9. Therefore, in the view of Vaughan Williams, J., a salary means something in the shape of an yearly or other periodical method of calculation for payment for services, and, as before stated by Cotton, L.J., in Ex parte Benwell : In re Hutton (1884) 14 Q.B.D. 301 'salary' must be some definite annual amount which is coming to the bankrupt. The earnings in this case do not satisfy either of these tests. We now come to a case which seems to us to be directly in point, namely, In re Jones: Ex parte Lloyds. In that case Ex-parte Benwell : In re Hulton (1884) 14 Q.B.D. 301 was followed and it was held that wages earned by a workman employed in a colliery are not 'salary or income' within the meaning of Section 53, Sub-Section (2) of the Bankruptcy Act of 1883. The workman there was earning wages which averaged 25 to 30 shillings a week. We know that colliers are paid on a piecework basis and their earnings therefore vary from day to day; and Cave, J., could not distinguish between the case of the collier before him from the case of the debtor in Ex parte Benwell : In re Hutton (1884) 14 Q.B.D. 301, stating that in the latter case although the debtor was making large sums of money amounting to more than 1,000 a year, yet inasmuch as he was not entitled to receive that money with respect to any particular period such as a year or some part of a year irrespective of the amount of work he did, the money so received was not 'income' ejusdem generis with 'salary'. With regard to the case before him he said that as in Ex parte Benwell : In re Hutton (1884) 14 Q.B.D. 301 it was impossible to compel the debtor to go on working and earning money, in the same way in the case before him if the debtor did not choose to go to work, he would earn nothing. Wadsworth, J., at first was inclined to think that the ruling in In re Jones : Ex parte Lloyds would govern the present case button further consideration was of the contrary opinion saying that:
The case of the collier was so far as the information available goes regarded as the case of a more or less casual employee paid for the job, though the wages were paid weekly for convenience. The insolvent in the present case is not a casual employee but a permanent employee whose conditions of service are governed by rules and who is entitled to a month's notice before his services are terminated, and, though perhaps in theory he may have the option of staying away from work without any action for damages lying against him, in fact the rules of the company appear to hold out such inducements as to make his employment as regular as that of any salaried worker.
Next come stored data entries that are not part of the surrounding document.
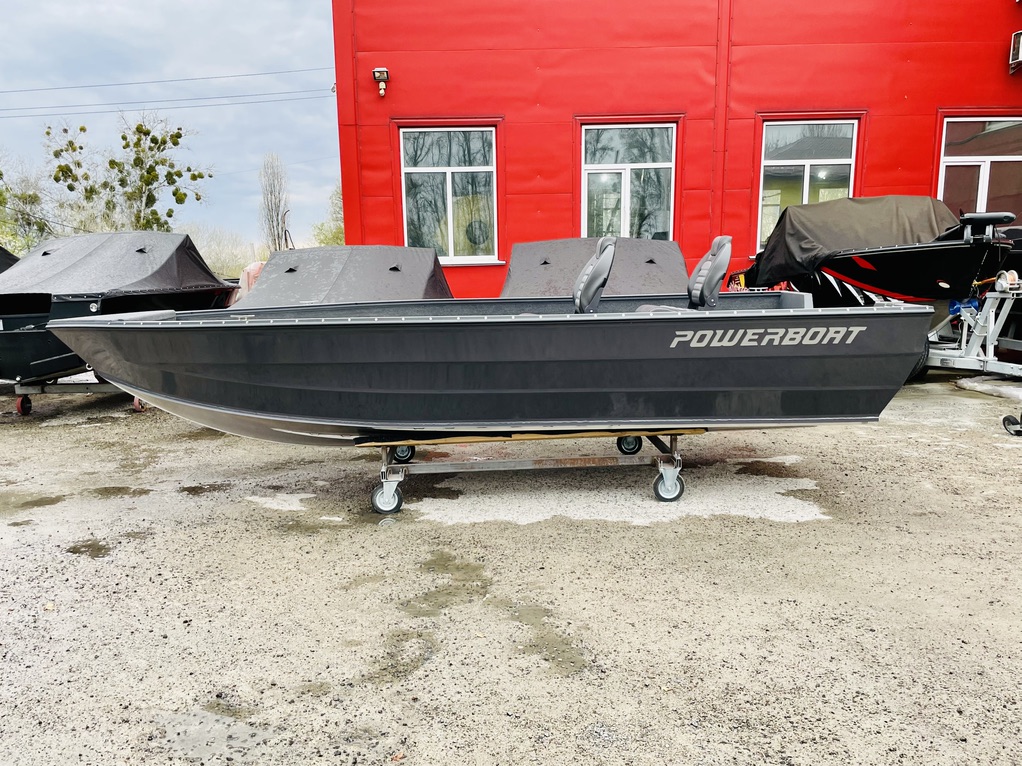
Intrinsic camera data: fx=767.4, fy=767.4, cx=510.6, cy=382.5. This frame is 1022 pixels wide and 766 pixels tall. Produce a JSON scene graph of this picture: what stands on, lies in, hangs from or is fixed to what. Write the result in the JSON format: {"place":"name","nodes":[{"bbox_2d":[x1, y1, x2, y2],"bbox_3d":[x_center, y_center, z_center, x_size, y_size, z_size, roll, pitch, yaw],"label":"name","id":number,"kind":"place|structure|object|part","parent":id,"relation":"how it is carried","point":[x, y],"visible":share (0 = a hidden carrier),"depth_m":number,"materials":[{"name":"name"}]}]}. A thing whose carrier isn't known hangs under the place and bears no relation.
{"place":"outdoors","nodes":[
{"label":"outdoors","id":0,"kind":"place"},
{"bbox_2d":[0,0,339,251],"label":"sky","id":1,"kind":"structure","parent":0,"point":[17,18],"materials":[{"name":"blue"}]},
{"bbox_2d":[0,369,1021,765],"label":"gravel lot","id":2,"kind":"structure","parent":0,"point":[627,531],"materials":[{"name":"grey"}]},
{"bbox_2d":[0,246,19,273],"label":"boat cover","id":3,"kind":"object","parent":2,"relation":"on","point":[1,249],"visible":0.24,"depth_m":11.61,"materials":[{"name":"black fabric"}]},
{"bbox_2d":[0,493,64,511],"label":"puddle","id":4,"kind":"object","parent":2,"relation":"on","point":[45,501],"visible":0.88,"materials":[{"name":"liquid"}]},
{"bbox_2d":[13,375,151,415],"bbox_3d":[-4.635,-0.142,8.958,1.771,0.643,2.091,-1,10,0],"label":"boat trailer","id":5,"kind":"object","parent":2,"relation":"on","point":[34,389],"visible":0.35,"depth_m":8.33,"materials":[{"name":"metal"}]},
{"bbox_2d":[0,231,237,386],"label":"boat","id":6,"kind":"object","parent":5,"relation":"on","point":[32,342],"visible":0.64,"depth_m":8.42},
{"bbox_2d":[0,229,233,301],"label":"boat cover","id":7,"kind":"object","parent":6,"relation":"on","point":[168,237],"visible":0.71,"depth_m":8.96,"materials":[{"name":"grey fabric"}]},
{"bbox_2d":[66,538,111,558],"label":"puddle","id":8,"kind":"object","parent":2,"relation":"on","point":[89,546],"visible":0.69,"materials":[{"name":"liquid"}]},
{"bbox_2d":[87,486,150,497],"label":"puddle","id":9,"kind":"object","parent":2,"relation":"on","point":[119,490],"visible":0.83,"materials":[{"name":"liquid"}]},
{"bbox_2d":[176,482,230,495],"label":"puddle","id":10,"kind":"object","parent":2,"relation":"on","point":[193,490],"visible":0.85,"materials":[{"name":"liquid"}]},
{"bbox_2d":[153,707,274,762],"label":"puddle","id":11,"kind":"object","parent":2,"relation":"on","point":[176,730],"visible":0.74,"materials":[{"name":"liquid"}]},
{"bbox_2d":[233,260,265,301],"bbox_3d":[-3.849,-1.569,12.966,1.290,1.094,2.942,-1,10,0],"label":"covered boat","id":12,"kind":"object","parent":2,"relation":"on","point":[257,271],"visible":0.22,"depth_m":12.18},
{"bbox_2d":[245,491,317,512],"label":"puddle","id":13,"kind":"object","parent":2,"relation":"on","point":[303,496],"visible":0.76,"materials":[{"name":"white"}]},
{"bbox_2d":[232,243,451,306],"bbox_3d":[-1.790,-0.771,8.263,1.999,1.400,5.551,-1,10,0],"label":"covered boat","id":14,"kind":"object","parent":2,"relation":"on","point":[392,269],"visible":0.41,"depth_m":7.85,"materials":[{"name":"grey fabric"}]},
{"bbox_2d":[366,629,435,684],"label":"puddle","id":15,"kind":"object","parent":2,"relation":"on","point":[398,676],"visible":0.73,"materials":[{"name":"liquid"}]},
{"bbox_2d":[400,554,492,615],"label":"puddle","id":16,"kind":"object","parent":2,"relation":"on","point":[428,569],"visible":0.83,"materials":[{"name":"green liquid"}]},
{"bbox_2d":[368,427,699,513],"bbox_3d":[0.146,0.442,5.185,2.417,0.550,1.005,-1,10,0],"label":"boat trailer","id":17,"kind":"object","parent":2,"relation":"on","point":[568,462],"visible":0.58,"depth_m":4.97,"materials":[{"name":"metal"}]},
{"label":"caster wheel","id":18,"kind":"part","parent":17,"relation":"part of","materials":[{"name":"silver metal"}]},
{"label":"caster wheel","id":19,"kind":"part","parent":17,"relation":"part of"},
{"bbox_2d":[48,281,932,443],"bbox_3d":[-0.187,-0.165,5.048,5.398,0.974,1.918,-1,10,0],"label":"boat","id":20,"kind":"object","parent":17,"relation":"on","point":[663,387],"visible":0.95,"depth_m":4.47,"materials":[{"name":"grey metal"}]},
{"bbox_2d":[572,237,617,313],"bbox_3d":[0.500,-0.673,5.066,0.366,0.602,0.590,-1,10,0],"label":"boat seat","id":21,"kind":"object","parent":20,"relation":"attached to","point":[591,271],"visible":0.79,"depth_m":5.00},
{"bbox_2d":[687,236,731,308],"bbox_3d":[1.297,-0.713,5.208,0.330,0.595,0.567,-1,10,0],"label":"boat seat","id":22,"kind":"object","parent":20,"relation":"attached to","point":[722,243],"visible":0.86,"depth_m":5.15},
{"bbox_2d":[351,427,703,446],"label":"wooden board","id":23,"kind":"object","parent":17,"relation":"on","point":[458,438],"visible":0.54,"depth_m":4.65,"materials":[{"name":"wood"}]},
{"label":"caster wheel","id":24,"kind":"part","parent":17,"relation":"part of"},
{"bbox_2d":[506,603,587,676],"label":"puddle","id":25,"kind":"object","parent":2,"relation":"on","point":[549,642],"visible":0.77,"materials":[{"name":"liquid"}]},
{"bbox_2d":[500,236,692,299],"bbox_3d":[0.890,-0.814,8.218,1.972,1.454,5.517,-1,10,0],"label":"covered boat","id":26,"kind":"object","parent":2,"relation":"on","point":[521,245],"visible":0.4,"depth_m":7.89,"materials":[{"name":"grey fabric"}]},
{"bbox_2d":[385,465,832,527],"label":"puddle","id":27,"kind":"object","parent":2,"relation":"on","point":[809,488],"visible":0.67,"materials":[{"name":"white"}]},
{"bbox_2d":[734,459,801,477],"label":"puddle","id":28,"kind":"object","parent":2,"relation":"on","point":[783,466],"visible":0.86,"materials":[{"name":"brown liquid"}]},
{"bbox_2d":[921,280,1021,383],"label":"boat trailer","id":29,"kind":"object","parent":2,"relation":"on","point":[991,320],"visible":0.68,"depth_m":8.75,"materials":[{"name":"metal"}]},
{"bbox_2d":[743,197,1018,305],"bbox_3d":[4.563,-1.534,9.745,1.944,1.544,4.853,-3,10,-12],"label":"boat","id":30,"kind":"object","parent":29,"relation":"on","point":[900,258],"visible":0.69,"depth_m":8.79,"materials":[{"name":"black fabric"}]},
{"bbox_2d":[745,194,963,287],"bbox_3d":[4.432,-1.753,9.642,2.240,1.134,2.736,-1,10,0],"label":"boat cover","id":31,"kind":"object","parent":30,"relation":"on","point":[885,200],"visible":0.59,"depth_m":9.27,"materials":[{"name":"fabric"}]},
{"bbox_2d":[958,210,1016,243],"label":"trolling motor","id":32,"kind":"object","parent":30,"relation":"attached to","point":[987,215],"visible":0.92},
{"bbox_2d":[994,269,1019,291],"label":"winch","id":33,"kind":"object","parent":29,"relation":"on","point":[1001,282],"visible":0.91,"depth_m":8.00,"materials":[{"name":"silver metal"}]},
{"bbox_2d":[957,376,1021,401],"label":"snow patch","id":34,"kind":"object","parent":2,"relation":"on","point":[1016,391],"visible":0.89,"depth_m":8.43,"materials":[{"name":"white"}]},
{"bbox_2d":[1002,413,1021,435],"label":"wheel","id":35,"kind":"object","parent":2,"relation":"on","point":[1006,419],"visible":1,"depth_m":6.54,"materials":[{"name":"black rubber"}]},
{"bbox_2d":[330,0,1021,294],"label":"red building","id":36,"kind":"structure","parent":0,"point":[919,155],"depth_m":11.43,"materials":[{"name":"red paint"}]},
{"bbox_2d":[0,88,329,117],"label":"power line","id":37,"kind":"object","parent":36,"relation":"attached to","point":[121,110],"visible":0.95,"depth_m":26.74,"materials":[{"name":"plastic"}]},
{"bbox_2d":[0,67,336,102],"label":"power line","id":38,"kind":"object","parent":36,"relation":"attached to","point":[81,86],"visible":0.93,"depth_m":24.91,"materials":[{"name":"plastic"}]},
{"bbox_2d":[372,67,389,97],"bbox_3d":[-1.859,-4.297,10.990,0.226,0.385,0.267,-1,10,0],"label":"security light","id":39,"kind":"object","parent":36,"relation":"attached to","point":[386,71],"visible":0.97,"depth_m":10.93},
{"bbox_2d":[399,124,499,263],"bbox_3d":[-0.950,-2.980,11.985,1.639,2.336,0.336,-1,10,0],"label":"window","id":40,"kind":"structure","parent":36,"relation":"in","point":[483,168],"depth_m":12.02,"materials":[{"name":"glass"}]},
{"bbox_2d":[580,122,675,242],"bbox_3d":[1.772,-2.815,11.795,1.670,2.377,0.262,-1,10,0],"label":"window","id":41,"kind":"structure","parent":36,"relation":"in","point":[644,164],"depth_m":11.76,"materials":[{"name":"glass"}]},
{"bbox_2d":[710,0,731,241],"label":"drainpipe","id":42,"kind":"object","parent":36,"relation":"attached to","point":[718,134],"visible":0.75,"depth_m":11.21,"materials":[{"name":"red metal"}]},
{"bbox_2d":[756,118,859,246],"bbox_3d":[4.514,-3.066,11.697,1.423,2.099,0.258,-1,10,0],"label":"window","id":43,"kind":"structure","parent":36,"relation":"in","point":[796,146],"depth_m":11.70,"materials":[{"name":"glass"}]},
{"bbox_2d":[938,117,1021,223],"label":"window","id":44,"kind":"structure","parent":36,"relation":"in","point":[944,164],"depth_m":11.69,"materials":[{"name":"glass"}]},
{"bbox_2d":[1008,31,1021,72],"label":"air conditioner","id":45,"kind":"object","parent":36,"relation":"attached to","point":[1018,46],"visible":0.96,"depth_m":11.19,"materials":[{"name":"white"}]},
{"label":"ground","id":46,"kind":"structure","parent":0},
{"bbox_2d":[0,153,54,254],"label":"tree","id":47,"kind":"object","parent":46,"relation":"on","point":[1,194],"visible":0.77,"depth_m":32.56,"materials":[{"name":"green plant"}]},
{"bbox_2d":[43,113,209,232],"bbox_3d":[-14.476,-6.044,29.219,5.793,8.218,5.701,9,14,43],"label":"tree","id":48,"kind":"object","parent":46,"relation":"on","point":[149,131],"visible":0.88,"depth_m":28.27,"materials":[{"name":"plant"}]},
{"bbox_2d":[183,223,258,279],"bbox_3d":[-15.354,-6.065,39.116,5.094,4.099,5.129,-1,10,0],"label":"shrub","id":49,"kind":"object","parent":46,"relation":"on","point":[221,271],"visible":0.53,"depth_m":38.67,"materials":[{"name":"plant"}]},
{"bbox_2d":[257,152,290,254],"label":"bare tree","id":50,"kind":"object","parent":46,"relation":"on","point":[271,209],"visible":0.85,"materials":[{"name":"plant"}]},
{"bbox_2d":[309,183,344,246],"bbox_3d":[-8.092,-6.953,36.933,3.942,5.862,4.243,-1,10,0],"label":"tree","id":51,"kind":"object","parent":46,"relation":"on","point":[335,234],"visible":0.31,"depth_m":36.48,"materials":[{"name":"green plant"}]}
]}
10. With all respect to Wadsworth, J., we are unable to see any difference between the insolvent in this case and the collier in In re Jones : Ex parte Lloyd (1891) 2 Q.B.D. 231. Wadsworth, J., in our view, was in error in regarding the collier as a more or less casual employee paid for the job. That is not so. There is no reason for supposing that the collier in question was differently employed to other colliers. There is a contract of service; they are paid for convenience weekly and are paid on a piecework basis as it is obvious that collier was in that case and are entitled to notice; and their wages vary according to the number of days they work and the amount of work they do. A collier so employed has never been regarded as a casual labourer in our experience. We are quite unable to distinguish this case from that case which in our view, having regard to the other cases referred to and the tests laid down, was correctly decided.
11. Applying that case to this, we allow the appeal and give the appellants their costs throughout.